Nikon D800E vs Sony A7R – Image Quality
Nikon D800E vs Sony A7R – Image Quality
Resolution
To guarantee our image quality results in the lab were consistent and comparative, the D800E and A7R were tested with identical lenses. The Nikon 50mm f/1.8D was our chosen optic and to attach this to the A7R required the use a NEX-Nikon lens adapter.
The reason for opting for the older ‘D” variant as opposed to the newer ‘G’ series lens would allow us to take manual control of the aperture on both models. With each camera sharing the same sensor size and near identical effective resolutions, we predicted a comparable detail performance, which was confirmed by our resolution chart results.
A close assessment of detail revealed that the results at ISO 100 were virtually identical, with both 36MP sensors managing to do what very few cameras are capable of and that’s out resolve our resolution charts 40 lines per millimeter scale. It was a similar story at other low ISO settings, with detail only starting to drop off slightly at ISO 3200 on both cameras, more noticeably so above ISO 6400.
Even at ISO 12,800, both sensors were resolving between 34-36 lines per millimeter, signifying an outstanding resolution performance, and with virtually identical readouts throughout the ISO range it backs up the originally suggested comment that both cameras employ the same image sensor.
Image Noise
Before assessing the image quality of both cameras, noise reduction within Camera Raw was switched off all together from its default settings. Under close inspection, the noise performance on both cameras was identically matched. Clean, noise-free images are produced by both sensors between ISO 100-400 with the faintest trace of colour noise entering at ISO 800.
Colour noise becomes a little more pronounced at ISO 1600 and 3200, however this was removed effectively using the colour noise reduction slider in both Camera Raw and Lightroom 5. Both the D800E and A7R handle luminance noise very well up to ISO 6400, and with careful adjustment of the noise reduction sliders at this sensitivity it’s possible to create images with the faintest trace of luminance noise that has little affect on detail.
Detail does start to drop off more noticeably above ISO 6400, and though ISO 12,800 could be used at a push, we’d consider ISO 6400 to be the limit at which we’d want to push the 36MP sensors too in order to preserve the highest levels of detail and ultimately the best image quality.
White Balance & Colour
Comparing the same images taken on both cameras and studying the colour temperature in Lightroom revealed the A7R‘s Auto White Balance has a tendency to produce images that are warmer than the D800E. I discovered this to be the case on a number of occasions in both Raw and JPEG files, with the D800E‘s files only needing a subtle tweak to the temperature to bring them up to a similar level of warmth to the A7R.

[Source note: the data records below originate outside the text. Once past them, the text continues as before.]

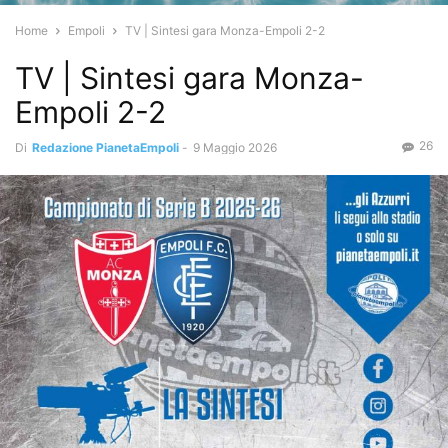
Home
Empoli
TV | Sintesi gara Monza-Empoli 2-2
TV | Sintesi gara Monza-
Empoli 2-2
26
Di
Redazione PianetaEmpoli
-
9 Maggio 2026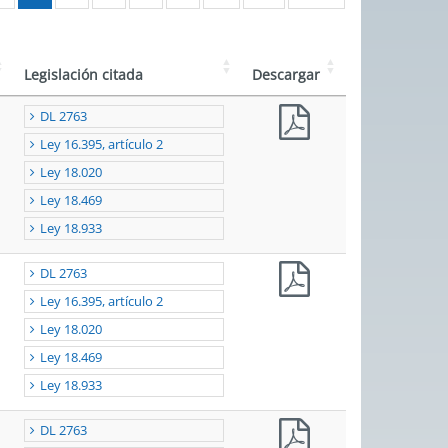
Legislación citada
Descargar
DL 2763
Ley 16.395, artículo 2
Ley 18.020
Ley 18.469
Ley 18.933
DL 2763
Ley 16.395, artículo 2
Ley 18.020
Ley 18.469
Ley 18.933
DL 2763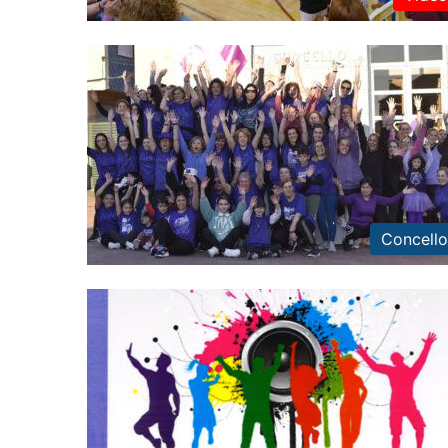
Concello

Colour tones in each cameras Raw files also appeared more faithful compared to JPEGS – an excellent reason to choose the uncompressed Raw file format over the compressed JPEG file format – the latter often being the victim of in-camera processing.
Raw & JPEG
The processing applied to the A7R‘s JPEGs is a touch more aggressive than the D800E‘s, with images receiving a sharpness and contrast boost that’s obvious when images are inspected alongside each other at high magnification.Whereas the D800E seems to apply just a fraction of sharpening to help resolve detail in its JPEGs, the A7R‘s is noticeably more severe, with noise-reduction also the more obvious.
As briefly mentioned earlier in the review, there’s differences between JPEGs and Raws regarding colour. Whereas the D800E‘s JPEGs appear to receive a saturation boost that’s most noticeable in the greens, RAW files represent more faithful colour to the scene photographed. While we’d say the colour balance is slightly better in the A7R‘s JPEG files than the D800E‘s, again for the best results from the A7R, Raw should always remain the file format of choice.